My apartment isn’t locked. I left it in a hurry, not that anybody noticed. I wonder, for a brief moment, if I have been robbed in my absence.

“Oh my god, I have been robbed!” I gasp as I step into the small space which once felt like my own private domain. My possessions are strewn everywhere with no regard for logic or order. There’s so much stuff, laying about on top of other items, thrown carelessly by someone who had no regard for it.

It takes me far too long to realize that nothing is missing. Because I haven’t been robbed. This is just how I live.

Standing in the middle of a room whose walls I can touch with arms outstretched if I just lean a little one way, then the other, I feel an absolute disgust with myself.

Was my apartment really always this humiliatingly small? Was it always this messy? Did it always have this smell? It has been closed up for two weeks, though having the door partly ajar probably let some of the stench out.

I check my emails, which helps me orient myself to the present. According to my unread spam messages, I’ve been gone for two weeks to the day. That’s hardly any time at all. It’s not even a decent summer break.

I sit down on the couch, feeling every unpleasant part of it. The way the hard frame is pushing through the padding. The scratchiness of the parts where someone’s cat has used it as a scratching post. I find myself sensitive to everything, noticing everything. I hate it.

I've been changed, probably forever, by what I saw and experienced. I can’t go back to pretending that everything is fine here on Earth when I now know everything isn’t only not fine, it’s completely backwards. I’ve been living in the gutter all my life, and someone took me out among the stars — then dropped me right back into the gutter. I have reason to be bitter.

But I also have to face facts.

This is my home. This is my life.

There’s a tin of half-opened tuna on the counter, and that’s not helping the ambiance at all. I grab the trash can and throw it in, then start to throw out everything else, piece by piece until most of my apartment is in the trash and there’s a line of garbage bags out in the hall waiting to go down to the dumpster in the morning.

I look around at the place I have all but emptied, left with only my stained couch and my ratty rug and I wonder how I ever lived like this. Outwardly I might have been able to maintain the appearance of a functioning adult, but I was never anything better than a cavewoman with cable internet.

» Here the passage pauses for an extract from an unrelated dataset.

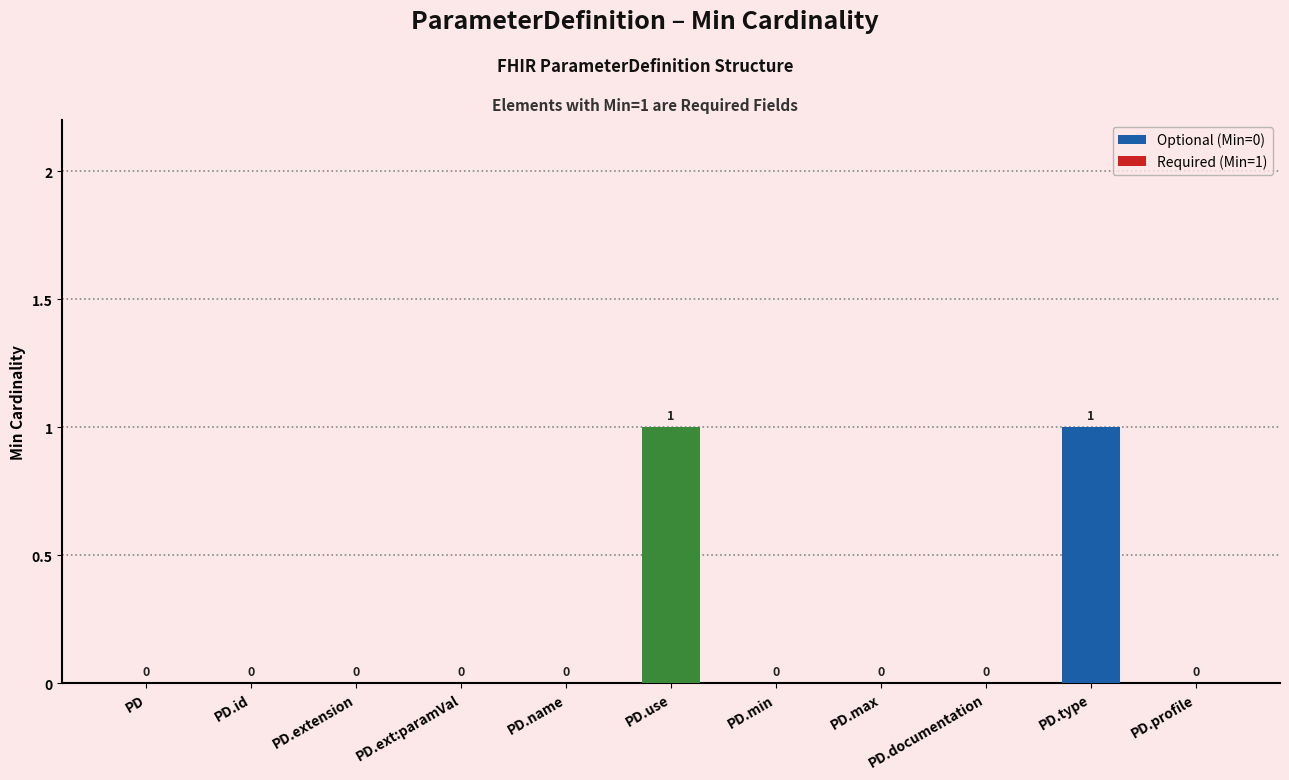

Is it true that the value at PD.min is 0?

True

Now that I’ve cleaned, all I’ve really achieved is making myself feel dirty. Sweat sticks to me, and some kind of Earthly grease seems to be emanating from my pores. I don’t remember that happening on Tyrant’s ship.

Time to get cleaned up. A shower is still nice, right? Surely, even a trip to space can’t ruin the simple pleasure of hot water running all over my body. My spirits rise, almost imperceptibly as I step into the only other room in my living quarters — my bathroom.

“Oh god.”

My shower is disgusting. On Tyrant’s ship, I would stand inside the concept or suggestion of cleanliness and find myself cleansed. Here, there are curling hairs sticking out of the shower trap. The fact that they’re mine doesn’t make them any less gross.

The pipes are corroding, and the shower curtain has these little black dots all over it like the universe took a gross toothbrush and flicked it all over. The base of the shower has taken on a weird yellowish orange hue, some kind of moldy scum. Is it sentient? Probably as sentient as I am compared to Tyrant.